## Things to do
[1] According to the text on iron(III) azide, what color are its solutions in water?
[2] Extend the text on iron(III) azide, starting after its last sentence.

## Selected text
Segment Open

Iron(III) azide
- Names: Other names Ferric azide; Iron triazide;

Identifiers
- CAS Number: 14215-32-8;
- 3D model (JSmol): Interactive image;
- ChemSpider: 57449725;
- PubChem CID: 57348355;
- CompTox Dashboard (EPA): DTXSID00721622;

Properties
- Chemical formula: Fe(N_{3})_{3}
- Molar mass: 181.908 g·mol^{−1}
- Appearance: Dark brown hygroscopic leaflets
- Melting point: 200 °C (392 °F; 473 K) in air, 230 °C (446 °F; 503 K) in nitrogen Explodes
- Solubility in water: Soluble
- Solubility in methanol: Soluble
- Hazards: GHS labelling:^{[citation needed]}
- Pictograms: GHS01: Explosive
- Signal word: Danger

Related compounds
- Other anions: Iron(II) azide;
- Other cations: Arsenic(III) azide; Boron triazide; Chromium(III) azide;

= Iron(III) azide =

Iron(III) azide, also called ferric azide, is a chemical compound with the formula Fe(N3)3. It is an explosive, very unstable, hygroscopic dark brown solid. This compound is a reagent in organic chemistry. It forms red solutions in water.

Segment Closed

## Source information
Segment Open

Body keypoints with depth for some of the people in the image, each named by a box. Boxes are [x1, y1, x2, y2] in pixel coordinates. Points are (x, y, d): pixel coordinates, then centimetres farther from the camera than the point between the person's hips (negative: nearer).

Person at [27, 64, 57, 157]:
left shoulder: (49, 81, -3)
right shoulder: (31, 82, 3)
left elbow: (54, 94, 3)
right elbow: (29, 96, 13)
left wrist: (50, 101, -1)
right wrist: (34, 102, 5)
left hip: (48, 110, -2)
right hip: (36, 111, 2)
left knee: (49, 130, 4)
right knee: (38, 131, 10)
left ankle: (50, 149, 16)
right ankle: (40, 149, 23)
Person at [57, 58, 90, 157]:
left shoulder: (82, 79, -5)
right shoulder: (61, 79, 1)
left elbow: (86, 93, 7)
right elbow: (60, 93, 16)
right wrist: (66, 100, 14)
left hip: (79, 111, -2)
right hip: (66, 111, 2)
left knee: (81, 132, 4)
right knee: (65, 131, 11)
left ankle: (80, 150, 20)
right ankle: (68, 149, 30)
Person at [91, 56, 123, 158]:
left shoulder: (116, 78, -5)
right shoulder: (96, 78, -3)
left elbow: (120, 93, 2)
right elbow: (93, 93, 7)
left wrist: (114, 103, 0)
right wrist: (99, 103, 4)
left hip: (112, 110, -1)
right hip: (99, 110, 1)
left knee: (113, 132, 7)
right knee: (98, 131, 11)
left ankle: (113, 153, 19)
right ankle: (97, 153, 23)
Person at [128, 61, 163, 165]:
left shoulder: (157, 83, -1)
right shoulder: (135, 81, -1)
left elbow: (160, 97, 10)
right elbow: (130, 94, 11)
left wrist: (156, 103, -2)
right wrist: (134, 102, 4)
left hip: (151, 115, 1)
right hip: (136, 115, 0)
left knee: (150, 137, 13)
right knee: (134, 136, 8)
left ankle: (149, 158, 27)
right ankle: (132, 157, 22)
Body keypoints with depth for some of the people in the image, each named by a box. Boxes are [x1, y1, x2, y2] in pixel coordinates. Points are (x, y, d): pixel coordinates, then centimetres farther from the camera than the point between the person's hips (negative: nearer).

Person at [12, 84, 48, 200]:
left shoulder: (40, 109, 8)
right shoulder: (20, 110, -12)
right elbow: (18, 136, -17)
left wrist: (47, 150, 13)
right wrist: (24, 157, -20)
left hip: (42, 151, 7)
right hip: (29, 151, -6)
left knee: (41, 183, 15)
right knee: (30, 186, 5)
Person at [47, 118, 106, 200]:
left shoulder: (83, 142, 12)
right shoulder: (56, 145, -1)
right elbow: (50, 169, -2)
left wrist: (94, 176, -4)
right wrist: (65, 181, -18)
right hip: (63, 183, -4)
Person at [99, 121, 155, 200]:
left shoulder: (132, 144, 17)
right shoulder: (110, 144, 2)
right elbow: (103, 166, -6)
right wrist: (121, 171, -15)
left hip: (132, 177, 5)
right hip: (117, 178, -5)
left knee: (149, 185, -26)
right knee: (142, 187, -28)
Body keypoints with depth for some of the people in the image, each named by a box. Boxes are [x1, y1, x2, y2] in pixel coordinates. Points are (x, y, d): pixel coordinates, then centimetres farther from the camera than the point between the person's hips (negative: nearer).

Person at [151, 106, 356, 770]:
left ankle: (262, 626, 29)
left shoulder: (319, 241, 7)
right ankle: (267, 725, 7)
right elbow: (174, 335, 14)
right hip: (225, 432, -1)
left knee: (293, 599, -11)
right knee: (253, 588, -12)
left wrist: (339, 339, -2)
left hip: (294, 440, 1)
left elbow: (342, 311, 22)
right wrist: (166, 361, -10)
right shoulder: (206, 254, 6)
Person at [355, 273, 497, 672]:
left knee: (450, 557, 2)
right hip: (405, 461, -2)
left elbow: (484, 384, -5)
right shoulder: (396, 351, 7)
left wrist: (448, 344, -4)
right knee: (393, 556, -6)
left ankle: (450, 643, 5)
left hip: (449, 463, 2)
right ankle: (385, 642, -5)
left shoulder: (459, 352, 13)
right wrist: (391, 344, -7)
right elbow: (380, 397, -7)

Segment Closed

## Outputs in order
[1] Red.

[2]
==Preparation==
This compound is prepared by the reaction of sodium azide and iron(III) sulfate in methanol:
6 NaN3 + Fe2(SO4)3 -> 2 Fe(N3)3 + 3 Na2SO4
Iron(III) azide can also be formed by pulse gamma-irradiation of a mixture of iron(II) perchlorate, sodium azide, and hydrogen peroxide. Under these conditions, a neutral N_{3} radical is formed, which oxidizes the iron(II) to iron(III); the iron(III) then promptly combines with azide ions.

==Application in organic chemistry==
In organic chemistry, ferric azide is a reagent in the one-pot conversion of alkenes to alkyl azide, such as n-butyl azide. The process begins with a hydroboration: an anti-Markovnikov addition of a borane to an alkene. Reaction of the alkylborane with iron(III) azide in the presence of hydrogen peroxide then gives the alkyl azide.